◆ WORK ORDER
Your answer should consist of the lines in the data below that contain "Aload".

Machine-readable electronics designs:
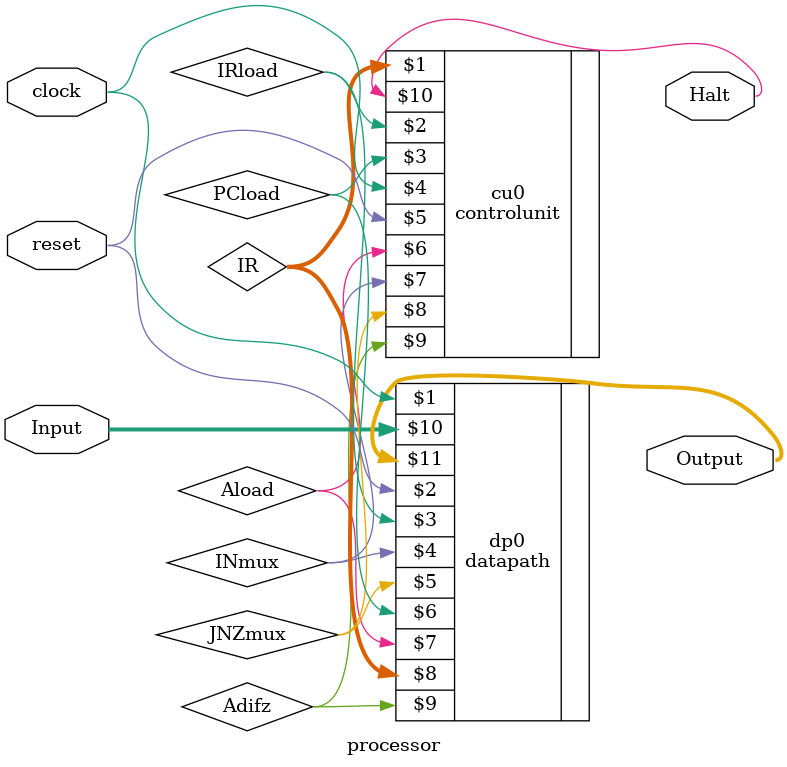
<source format=v>
`timescale 1ns / 1ps


module processor(clock,reset,Input,Output,Halt);
    
    input clock,reset;
    
    input [7:0]Input;
	output wire [7:0]Output;
    
    output wire Halt;
    
    wire [2:0]IR;
    
    wire IRload,INmux,JNZmux,PCload,Aload,Adifz;
    
    controlunit cu0 (IR,IRload,PCload,clock,reset,Aload,INmux,JNZmux,Adifz,Halt);
			
	datapath dp0 (clock,reset,IRload,INmux,JNZmux,PCload,Aload,IR,Adifz,Input,Output);
endmodule

</source>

◆ ANSWER SPACE
    wire IRload,INmux,JNZmux,PCload,Aload,Adifz;
    controlunit cu0 (IR,IRload,PCload,clock,reset,Aload,INmux,JNZmux,Adifz,Halt);
	datapath dp0 (clock,reset,IRload,INmux,JNZmux,PCload,Aload,IR,Adifz,Input,Output);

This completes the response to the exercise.